We can see that there is an inverse correlation between interest rate and number of loans. This shows that P2P loans are as sensitive to external economic factors as other loans, and that these factors must be considered along side any conclusions found in this project.

***Loan Amount and Loan Status Correlation***

In [None]:
# A hexbin is more appropriate due to the number of datapoints being plotted. The count of each hex is plotted on the right
plt.hexbin(paid_loans['funded_amnt'], paid_loans['int_rate'], gridsize=20, label='Fully Paid')
plt.colorbar()
plt.xlabel('Loan Amount')
plt.xticks(rotation=45) 
plt.ylabel('Interest Rate')
plt.title('Hexbin plot of Interest Rate vs Loan Amount')
plt.show()

***Interest rate by loan Status***

In [None]:
sns.boxplot(data=loans_df, x='loan_status', y='int_rate')
plt.xticks(rotation=45) 
plt.title('Boxplot of Loan Amount by Loan Status')
plt.xlabel('Loan Status')
plt.ylabel('Interest Rate')
plt.show()

There is a difference between fully payed and defaulted / charged off loans. Charged off / defaulted loans have the a higher median interest rate, with fully paid loans having one of the lowest. When considered with the hexplot, the majority of loans fall between `$5,000` and `$10,000`, with an interest rate of approximately 12%, with the defaulted / charged off loans have a much higher interest rate, being further from the central grouping of data on the hex plot. 

In [None]:
# Plot the data
loans_df['purpose'].value_counts().plot(kind='barh')

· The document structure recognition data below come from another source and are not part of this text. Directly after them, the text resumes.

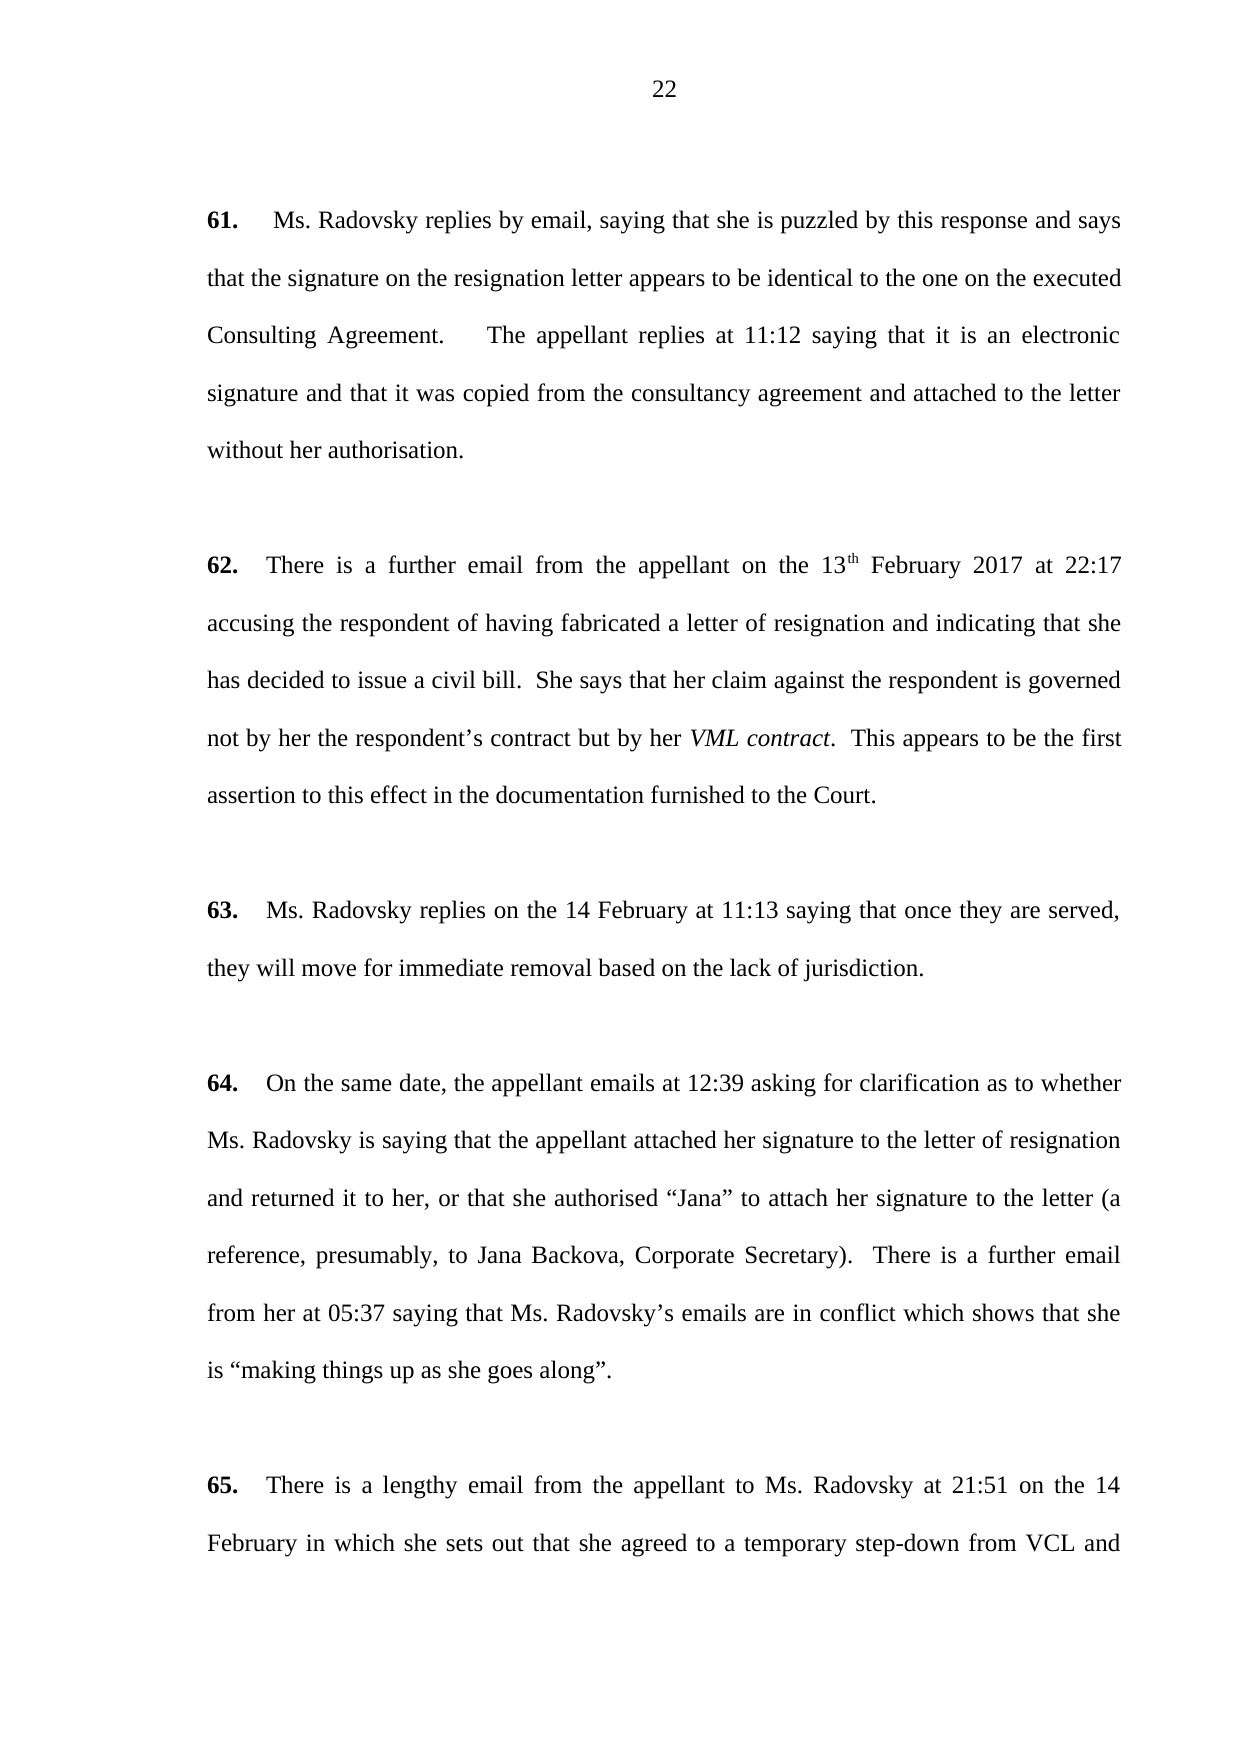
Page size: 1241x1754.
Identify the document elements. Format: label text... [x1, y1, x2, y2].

list On the same date, the appellant emails at 12:39 asking for clarification as to whether Ms. Radovsky is saying that the appellant attached her signature to the letter of resignation and returned it to her, or that she authorised “Jana” to attach her signature to the letter (a reference, presumably, to Jana Backova, Corporate Secretary). There is a further email from her at 05:37 saying that Ms. Radovsky’s emails are in conflict which shows that she is “making things up as she goes along”. [207, 1068, 1122, 1384]
list There is a further email from the appellant on the 13th February 2017 at 22:17 accusing the respondent of having fabricated a letter of resignation and indicating that she has decided to issue a civil bill. She says that her claim against the respondent is governed not by her the respondent’s contract but by her VML contract. This appears to be the first assertion to this effect in the documentation furnished to the Court. [207, 550, 1122, 809]
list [207, 1470, 1122, 1556]
list Ms. Radovsky replies on the 14 February at 11:13 saying that once they are served, they will move for immediate removal based on the lack of jurisdiction. [207, 895, 1122, 981]
list Ms. Radovsky replies by email, saying that she is puzzled by this response and says that the signature on the resignation letter appears to be identical to the one on the executed Consulting Agreement. The appellant replies at 11:12 saying that it is an electronic signature and that it was copied from the consultancy agreement and attached to the letter without her authorisation. [207, 205, 1122, 464]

# Set the title and labels
plt.title('Purpose of Loans')
plt.xlabel('Frequency')
plt.ylabel('Purpose')

# Rotate the x-axis labels for better readability
plt.xticks(rotation=45)

# Retrieve the current figure and axes
fig = plt.gcf()
ax = plt.gca()

# Set the background color for the figure and the axes
fig.set_facecolor('lightblue')
ax.set_facecolor('lightblue') 

# Show the plot
plt.show()

We can see that the purpose for the majority of loans is debt and credit card consolidation. This makes sense since the interest rates for credit cards is usually over `20%` where as the interest rate for LC loans average `12%`.

In [None]:
# You can still apply the filtering as mentioned before to remove outliers if necessary
percentile_95 = loans_df['annual_inc'].quantile(0.95)
filtered_loans_df = loans_df[loans_df['annual_inc'] <= percentile_95]

# Create the hexbin plot
plt.figure(figsize=(10, 6))

# Retrieve the current figure and axes
fig = plt.gcf()
ax = plt.gca()

# Set the background color for the figure and the axes
fig.set_facecolor('lightgrey')
ax.set_facecolor('lightgrey')

plt.hexbin(filtered_loans_df['annual_inc'], filtered_loans_df['loan_amnt'], gridsize=45, cmap='plasma')
plt.colorbar(label='Count in bin')
plt.title('Hexbin of Annual Income vs. Loan Amount')
plt.xlabel('Annual Income')
plt.ylabel('Loan Amount')
plt.show()

We can see an odd relationship / line in this graph. We will research this further.